In Los Angeles, the metro system doesn’t get as much attention in the news, but is apparently just as bad.
People are starting to avoid using the train system due to crime and also because it’s the site of multiple drug overdose deaths.
The LA Times reports:
L.A. riders bail on Metro trains amid ‘horror’ of deadly drug overdoses, crime
Drug use is rampant in the Metro system. Since January, 22 people have died on Metro buses and trains, mostly from suspected overdoses — more people than all of 2022. Serious crimes soared 24% last year compared with the previous.
“Horror.” That’s how one train operator recently described the scenes he sees daily. He declined to use his name because he was not authorized to talk to the media.
Earlier that day, as he drove the Red Line subway, he saw a man masturbating in his seat and several of what he calls sleepers, people who get high and nod off on the train.
“We don’t even see any businesspeople anymore. We don’t see anybody going to Universal. It’s just people who have no other choice [than] to ride the system, homeless people and drug users.”
Commuters have abandoned large swaths of the Metro train system. Even before the pandemic, ridership in the region was never as high as other big-city rail systems. For January, ridership on the Gold Line was 30% of the pre-pandemic levels, and the Red Line was 56% of them. The new $2.1-billion Crenshaw Line that officials tout as a bright spot with little crime had fewer than 2,100 average weekday boardings that month.
The Daily Caller has more on this:
The security chief for the transit agency previously said she’ll request that its board, which includes Democratic Los Angeles Mayor Karen Bass, expand the number of transit officers beyond the 200 already on the force, according to the LA Times. The board is also soon to decide on the issue of whether or not to extend their contracts with the Los Angeles Police Department, the Los Angeles County Sheriff’s Department and the Long Beach Police Department.
Some, however, are concerned by the efforts to increase policing. The transit authority allocated $122 million over the last year to add 300 unarmed “ambassadors” to help report crimes, according to the LA Times.

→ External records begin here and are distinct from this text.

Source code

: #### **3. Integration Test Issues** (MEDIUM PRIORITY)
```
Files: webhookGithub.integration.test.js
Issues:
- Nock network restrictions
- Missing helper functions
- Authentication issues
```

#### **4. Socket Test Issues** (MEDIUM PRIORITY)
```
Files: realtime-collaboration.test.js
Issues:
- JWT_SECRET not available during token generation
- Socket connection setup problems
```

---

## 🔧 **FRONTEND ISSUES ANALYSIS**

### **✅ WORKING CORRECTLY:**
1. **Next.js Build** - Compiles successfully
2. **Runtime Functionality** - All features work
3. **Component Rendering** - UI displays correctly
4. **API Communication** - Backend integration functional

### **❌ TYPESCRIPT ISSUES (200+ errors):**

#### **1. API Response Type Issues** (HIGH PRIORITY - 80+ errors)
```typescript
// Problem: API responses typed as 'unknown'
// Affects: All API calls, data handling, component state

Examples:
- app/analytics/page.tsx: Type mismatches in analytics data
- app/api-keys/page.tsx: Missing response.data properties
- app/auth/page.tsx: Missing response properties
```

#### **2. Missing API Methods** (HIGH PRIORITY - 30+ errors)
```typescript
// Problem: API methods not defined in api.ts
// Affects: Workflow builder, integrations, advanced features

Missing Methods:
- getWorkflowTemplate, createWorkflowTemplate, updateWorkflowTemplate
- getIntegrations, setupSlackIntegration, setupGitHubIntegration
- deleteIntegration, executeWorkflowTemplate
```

“What will harassment and jailing people who use drugs do to address drug use rates?” Alison Vu, a spokesperson for the ACT-LA, a social justice advocacy coalition that advocates against the agency’s contracts with law enforcement, said. “We’ve poured so much money into policing, without any measurable impact on care or safety for transit riders.”
The Metro clearly needs more policing, and naturally the left thinks this is a bad idea.
Is there any wonder why normal people are choosing to drive instead?